[PROVIDED INFORMATION]
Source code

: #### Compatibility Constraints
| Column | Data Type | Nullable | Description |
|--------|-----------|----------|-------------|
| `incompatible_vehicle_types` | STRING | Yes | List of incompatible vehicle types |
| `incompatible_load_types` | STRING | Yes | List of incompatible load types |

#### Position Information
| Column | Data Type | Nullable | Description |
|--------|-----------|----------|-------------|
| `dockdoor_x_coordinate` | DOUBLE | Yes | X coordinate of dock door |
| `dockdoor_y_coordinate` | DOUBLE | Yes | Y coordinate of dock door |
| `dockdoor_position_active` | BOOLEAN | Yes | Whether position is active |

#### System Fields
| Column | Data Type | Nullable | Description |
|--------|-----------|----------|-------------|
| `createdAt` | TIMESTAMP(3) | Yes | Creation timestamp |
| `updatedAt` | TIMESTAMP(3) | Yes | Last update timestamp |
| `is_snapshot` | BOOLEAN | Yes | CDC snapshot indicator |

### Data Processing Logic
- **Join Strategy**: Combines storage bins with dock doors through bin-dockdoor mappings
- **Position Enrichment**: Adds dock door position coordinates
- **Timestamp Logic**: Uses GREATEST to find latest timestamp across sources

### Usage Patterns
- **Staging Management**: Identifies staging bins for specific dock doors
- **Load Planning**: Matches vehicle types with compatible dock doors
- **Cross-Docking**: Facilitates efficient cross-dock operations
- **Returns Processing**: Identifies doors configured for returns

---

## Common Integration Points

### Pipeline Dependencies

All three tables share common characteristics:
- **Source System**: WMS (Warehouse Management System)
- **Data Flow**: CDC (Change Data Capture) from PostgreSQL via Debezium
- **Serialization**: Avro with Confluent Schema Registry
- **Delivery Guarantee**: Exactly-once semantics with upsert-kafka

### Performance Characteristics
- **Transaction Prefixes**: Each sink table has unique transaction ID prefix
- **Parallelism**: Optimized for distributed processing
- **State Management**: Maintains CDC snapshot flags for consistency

[YOUR ASSIGNMENT] Rewrite the stretch of the material from the line containing "#### Compatibility Constraints" through the line containing "vehicle types |" as a JSON list of strings, with one string per line and any blank lines left out.

[ANSWER AREA]
[
  ": #### Compatibility Constraints",
  "| Column | Data Type | Nullable | Description |",
  "|--------|-----------|----------|-------------|",
  "| `incompatible_vehicle_types` | STRING | Yes | List of incompatible vehicle types |"
]